Wednesday, March 25, 2009

More bad newspaper news

-- The Houston Chronicle canned 12% of its staff yesterday (and today), including Clay Robison in the Austin bureau and Richard Stewart, whose East Texas columns I've read for thirty years, going back to when he wrote them in the Beaumont Enterprise-Journal. Hair Balls and Banjo Jones have more.

It looks like Steve Swartz is really determined to earn a bonus in his first year.

-- There is no longer a newspaper in Ann Arbor and three other small Michigan cities.

-- Gannett is furloughing employees and cutting pay rather than go through another round of layoffs -- for the time being:

The pall looming over U.S. newspapers grew even darker Monday as Gannett Co. informed most of its employees that they will have to take another week of unpaid leave this spring, while a Michigan daily unveiled plans to close its print edition after 174 years.

And The Plain Dealer, Ohio's largest newspaper, also ordered pay cuts and 10-day furloughs for nonunion employees Monday to cut costs as advertising revenue drops.

The moves were just the latest sign of the distress afflicting newspapers across the country as they try to cope with a dramatic shift in advertising that is forcing publishers to figure out how to survive with substantially less revenue.

Signaling it doesn't see an upturn anytime soon, Gannett wants virtually all of its U.S. employees to stay at home and forgo at least one week's pay before July. About 6,600 workers outside the United States won't be affected by the furloughs.

Executives and many workers making more than $90,000 annually will sacrifice two weeks pay in hopes that Gannett _ the owner of USA Today and more than 80 daily newspapers _ will be able to avoid more layoffs after jettisoning 4,000 jobs last year.

This will mark Gannett's second round of furloughs this year.

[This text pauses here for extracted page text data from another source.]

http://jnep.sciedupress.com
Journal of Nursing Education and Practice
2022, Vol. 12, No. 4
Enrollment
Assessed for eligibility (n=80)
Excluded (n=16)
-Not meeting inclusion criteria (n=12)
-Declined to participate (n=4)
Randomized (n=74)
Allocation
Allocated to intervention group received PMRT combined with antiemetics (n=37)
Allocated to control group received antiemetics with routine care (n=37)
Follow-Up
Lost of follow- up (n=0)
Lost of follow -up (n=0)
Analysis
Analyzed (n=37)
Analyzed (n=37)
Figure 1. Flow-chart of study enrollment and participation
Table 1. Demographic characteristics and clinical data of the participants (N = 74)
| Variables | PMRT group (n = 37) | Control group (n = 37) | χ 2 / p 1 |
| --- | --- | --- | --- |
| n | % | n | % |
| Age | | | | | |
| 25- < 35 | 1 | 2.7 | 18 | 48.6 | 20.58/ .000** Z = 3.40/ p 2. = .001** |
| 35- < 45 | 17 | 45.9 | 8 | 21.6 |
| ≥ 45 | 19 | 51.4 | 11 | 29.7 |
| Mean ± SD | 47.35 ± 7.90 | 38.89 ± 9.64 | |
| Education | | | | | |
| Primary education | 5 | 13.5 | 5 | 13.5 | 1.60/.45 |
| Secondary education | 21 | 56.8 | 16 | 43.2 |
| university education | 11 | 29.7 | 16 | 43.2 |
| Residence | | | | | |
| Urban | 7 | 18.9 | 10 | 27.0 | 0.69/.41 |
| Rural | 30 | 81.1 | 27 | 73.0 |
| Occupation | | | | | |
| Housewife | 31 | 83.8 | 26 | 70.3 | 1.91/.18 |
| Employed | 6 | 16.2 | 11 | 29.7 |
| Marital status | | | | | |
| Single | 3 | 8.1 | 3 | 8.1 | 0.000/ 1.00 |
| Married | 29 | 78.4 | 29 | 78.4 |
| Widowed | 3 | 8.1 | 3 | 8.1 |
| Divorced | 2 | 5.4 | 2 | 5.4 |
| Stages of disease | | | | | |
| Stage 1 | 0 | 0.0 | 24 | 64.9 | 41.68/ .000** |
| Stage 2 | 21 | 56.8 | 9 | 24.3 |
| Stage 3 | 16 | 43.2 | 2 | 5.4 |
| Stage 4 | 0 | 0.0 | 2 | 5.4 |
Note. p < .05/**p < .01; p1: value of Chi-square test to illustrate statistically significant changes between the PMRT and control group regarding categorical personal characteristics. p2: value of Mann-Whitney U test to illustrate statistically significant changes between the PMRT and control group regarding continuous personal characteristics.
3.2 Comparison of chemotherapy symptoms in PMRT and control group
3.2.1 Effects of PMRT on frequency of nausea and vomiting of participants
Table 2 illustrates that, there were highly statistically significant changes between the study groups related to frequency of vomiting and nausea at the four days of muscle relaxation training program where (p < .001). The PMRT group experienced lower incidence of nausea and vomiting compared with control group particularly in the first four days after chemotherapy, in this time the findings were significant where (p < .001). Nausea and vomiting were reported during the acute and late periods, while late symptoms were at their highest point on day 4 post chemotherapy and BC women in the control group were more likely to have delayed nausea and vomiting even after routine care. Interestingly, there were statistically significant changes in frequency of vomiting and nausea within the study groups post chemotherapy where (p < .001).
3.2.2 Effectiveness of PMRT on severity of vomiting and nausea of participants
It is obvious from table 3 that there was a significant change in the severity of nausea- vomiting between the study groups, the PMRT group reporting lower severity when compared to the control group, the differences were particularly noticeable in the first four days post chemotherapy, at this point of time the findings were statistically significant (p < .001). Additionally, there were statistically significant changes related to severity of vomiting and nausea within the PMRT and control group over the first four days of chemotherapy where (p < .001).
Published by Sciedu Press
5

The company, which employs about 41,500 people, saved about $20 million by imposing one-week furloughs during the first three months of this year.

No end in sight.

Update: The NYT and the WaPo as well ...

Two of the most respected U.S. newspaper publishers, The Washington Post Co and The New York Times Co, are embarking on new cost cuts in the face of dramatic declines in advertising revenue.

The Times said it laid off 100 workers and is cutting non-union salaries. It is also asking unionized employees to accept similar concessions to avoid layoffs in the newsroom.

The Post is offering a new round of buyouts to newsroom, production and circulation employees, and said it could not rule out laying off staff.

"This was a very difficult decision to make," said a memo signed by Times Chairman Arthur Sulzberger Jr. and Chief Executive Janet Robinson. "The environment we are in is the toughest we have seen in our years in business."

The moves come as a host of other U.S. newspaper publishers have reduced staff, declared bankruptcy or shuttered once-vaunted newspapers, as readers seek news online and elsewhere and as the recession crimps advertising spending.

Tuesday, March 24, 2009

GOP predicts "doomsday" if Obama budget passed


They really did use the word "doomsday".

Well, actually they said 'this country will go bankrupt' and 'fast road to ruin'; our liberal media translated that as "doomsday".

Where were Judd Gregg and Richard Shelby when Bush was spending $4 trillion on wars in Iraq and Afghanistan? In the Senate heartily voting 'aye', of course.

Anyway, this is a repeat of 1993, and does anyone remember what kind of economy we got after the Republicans finished whining and the United States finally got a budget?

Then I don't suppose anyone can recall that Clinton's '93 budget, which raised taxes, reduced the federal deficit significantly either.

Seriously though, let's allay their deficit concerns and raise taxes on the wealthiest 5% NOW, instead of 2011.

"Heavens to Murgatroyd! That would be Socialism!"

Continuing to provide a forum -- some would say, 'outlet' -- for the bleatings of the naysayers isn't quite as stupid as ascribing drops in the Dow to the president speaking -- indeed, lying about it --or writing an article about the Employee Free Choice Act without ever seeking a comment from a representative of labor.

If we're going to play 'point/counterpoint or 'tit-for-tat' then it needs to be a two-way-street all the time.